Problem:
Rewrite the listing below with every "dashed" swapped for "dotted" and all else unchanged.

Available records:
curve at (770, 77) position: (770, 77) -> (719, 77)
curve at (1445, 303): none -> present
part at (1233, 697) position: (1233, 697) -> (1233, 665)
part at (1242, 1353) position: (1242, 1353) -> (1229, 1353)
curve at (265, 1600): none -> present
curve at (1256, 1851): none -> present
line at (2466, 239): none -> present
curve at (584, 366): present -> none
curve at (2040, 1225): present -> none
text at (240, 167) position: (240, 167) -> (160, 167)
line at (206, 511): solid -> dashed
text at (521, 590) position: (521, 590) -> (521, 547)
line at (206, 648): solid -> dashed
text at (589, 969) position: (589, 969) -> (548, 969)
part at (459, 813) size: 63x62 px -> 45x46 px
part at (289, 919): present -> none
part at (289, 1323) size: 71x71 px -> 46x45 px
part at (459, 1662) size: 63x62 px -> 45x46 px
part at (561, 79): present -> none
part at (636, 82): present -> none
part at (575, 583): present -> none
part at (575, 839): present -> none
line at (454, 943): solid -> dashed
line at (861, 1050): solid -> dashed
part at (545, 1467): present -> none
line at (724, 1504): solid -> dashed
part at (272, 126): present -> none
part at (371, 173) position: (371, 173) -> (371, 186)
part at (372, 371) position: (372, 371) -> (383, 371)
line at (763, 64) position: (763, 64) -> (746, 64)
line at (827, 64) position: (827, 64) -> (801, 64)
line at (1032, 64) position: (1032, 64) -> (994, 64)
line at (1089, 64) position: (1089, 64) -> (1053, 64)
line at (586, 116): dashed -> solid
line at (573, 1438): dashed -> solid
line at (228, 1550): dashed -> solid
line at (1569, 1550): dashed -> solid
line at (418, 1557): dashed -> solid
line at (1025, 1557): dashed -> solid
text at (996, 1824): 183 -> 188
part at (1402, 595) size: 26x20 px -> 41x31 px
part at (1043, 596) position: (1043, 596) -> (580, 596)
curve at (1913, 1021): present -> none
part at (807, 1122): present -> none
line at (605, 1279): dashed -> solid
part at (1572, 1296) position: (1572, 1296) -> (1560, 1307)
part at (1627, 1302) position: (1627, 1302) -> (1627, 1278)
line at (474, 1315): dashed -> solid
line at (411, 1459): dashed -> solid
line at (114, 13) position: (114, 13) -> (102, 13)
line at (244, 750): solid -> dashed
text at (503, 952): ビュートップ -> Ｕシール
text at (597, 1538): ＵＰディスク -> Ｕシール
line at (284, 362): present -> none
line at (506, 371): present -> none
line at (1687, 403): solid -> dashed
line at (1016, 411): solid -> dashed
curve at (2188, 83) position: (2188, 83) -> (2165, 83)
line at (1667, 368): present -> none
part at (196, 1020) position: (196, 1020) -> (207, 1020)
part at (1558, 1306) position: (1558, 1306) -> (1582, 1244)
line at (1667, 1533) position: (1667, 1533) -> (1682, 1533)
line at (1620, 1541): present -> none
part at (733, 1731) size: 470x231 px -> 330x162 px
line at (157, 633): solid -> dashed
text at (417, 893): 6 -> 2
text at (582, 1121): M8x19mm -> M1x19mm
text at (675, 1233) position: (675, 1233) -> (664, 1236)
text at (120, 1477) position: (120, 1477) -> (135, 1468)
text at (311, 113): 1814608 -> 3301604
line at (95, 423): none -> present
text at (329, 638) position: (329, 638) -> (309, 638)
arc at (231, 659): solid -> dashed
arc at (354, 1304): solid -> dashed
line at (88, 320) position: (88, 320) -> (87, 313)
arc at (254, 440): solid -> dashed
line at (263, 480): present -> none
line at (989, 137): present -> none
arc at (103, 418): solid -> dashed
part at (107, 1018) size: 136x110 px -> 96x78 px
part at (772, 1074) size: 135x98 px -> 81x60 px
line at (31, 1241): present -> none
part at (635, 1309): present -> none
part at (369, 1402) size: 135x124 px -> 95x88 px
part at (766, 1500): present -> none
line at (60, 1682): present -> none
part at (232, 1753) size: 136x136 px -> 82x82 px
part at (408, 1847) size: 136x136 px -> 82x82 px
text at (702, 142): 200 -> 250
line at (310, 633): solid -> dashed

Completed task:
curve at (770, 77) position: (770, 77) -> (719, 77)
curve at (1445, 303): none -> present
part at (1233, 697) position: (1233, 697) -> (1233, 665)
part at (1242, 1353) position: (1242, 1353) -> (1229, 1353)
curve at (265, 1600): none -> present
curve at (1256, 1851): none -> present
line at (2466, 239): none -> present
curve at (584, 366): present -> none
curve at (2040, 1225): present -> none
text at (240, 167) position: (240, 167) -> (160, 167)
line at (206, 511): solid -> dotted
text at (521, 590) position: (521, 590) -> (521, 547)
line at (206, 648): solid -> dotted
text at (589, 969) position: (589, 969) -> (548, 969)
part at (459, 813) size: 63x62 px -> 45x46 px
part at (289, 919): present -> none
part at (289, 1323) size: 71x71 px -> 46x45 px
part at (459, 1662) size: 63x62 px -> 45x46 px
part at (561, 79): present -> none
part at (636, 82): present -> none
part at (575, 583): present -> none
part at (575, 839): present -> none
line at (454, 943): solid -> dotted
line at (861, 1050): solid -> dotted
part at (545, 1467): present -> none
line at (724, 1504): solid -> dotted
part at (272, 126): present -> none
part at (371, 173) position: (371, 173) -> (371, 186)
part at (372, 371) position: (372, 371) -> (383, 371)
line at (763, 64) position: (763, 64) -> (746, 64)
line at (827, 64) position: (827, 64) -> (801, 64)
line at (1032, 64) position: (1032, 64) -> (994, 64)
line at (1089, 64) position: (1089, 64) -> (1053, 64)
line at (586, 116): dotted -> solid
line at (573, 1438): dotted -> solid
line at (228, 1550): dotted -> solid
line at (1569, 1550): dotted -> solid
line at (418, 1557): dotted -> solid
line at (1025, 1557): dotted -> solid
text at (996, 1824): 183 -> 188
part at (1402, 595) size: 26x20 px -> 41x31 px
part at (1043, 596) position: (1043, 596) -> (580, 596)
curve at (1913, 1021): present -> none
part at (807, 1122): present -> none
line at (605, 1279): dotted -> solid
part at (1572, 1296) position: (1572, 1296) -> (1560, 1307)
part at (1627, 1302) position: (1627, 1302) -> (1627, 1278)
line at (474, 1315): dotted -> solid
line at (411, 1459): dotted -> solid
line at (114, 13) position: (114, 13) -> (102, 13)
line at (244, 750): solid -> dotted
text at (503, 952): ビュートップ -> Ｕシール
text at (597, 1538): ＵＰディスク -> Ｕシール
line at (284, 362): present -> none
line at (506, 371): present -> none
line at (1687, 403): solid -> dotted
line at (1016, 411): solid -> dotted
curve at (2188, 83) position: (2188, 83) -> (2165, 83)
line at (1667, 368): present -> none
part at (196, 1020) position: (196, 1020) -> (207, 1020)
part at (1558, 1306) position: (1558, 1306) -> (1582, 1244)
line at (1667, 1533) position: (1667, 1533) -> (1682, 1533)
line at (1620, 1541): present -> none
part at (733, 1731) size: 470x231 px -> 330x162 px
line at (157, 633): solid -> dotted
text at (417, 893): 6 -> 2
text at (582, 1121): M8x19mm -> M1x19mm
text at (675, 1233) position: (675, 1233) -> (664, 1236)
text at (120, 1477) position: (120, 1477) -> (135, 1468)
text at (311, 113): 1814608 -> 3301604
line at (95, 423): none -> present
text at (329, 638) position: (329, 638) -> (309, 638)
arc at (231, 659): solid -> dotted
arc at (354, 1304): solid -> dotted
line at (88, 320) position: (88, 320) -> (87, 313)
arc at (254, 440): solid -> dotted
line at (263, 480): present -> none
line at (989, 137): present -> none
arc at (103, 418): solid -> dotted
part at (107, 1018) size: 136x110 px -> 96x78 px
part at (772, 1074) size: 135x98 px -> 81x60 px
line at (31, 1241): present -> none
part at (635, 1309): present -> none
part at (369, 1402) size: 135x124 px -> 95x88 px
part at (766, 1500): present -> none
line at (60, 1682): present -> none
part at (232, 1753) size: 136x136 px -> 82x82 px
part at (408, 1847) size: 136x136 px -> 82x82 px
text at (702, 142): 200 -> 250
line at (310, 633): solid -> dotted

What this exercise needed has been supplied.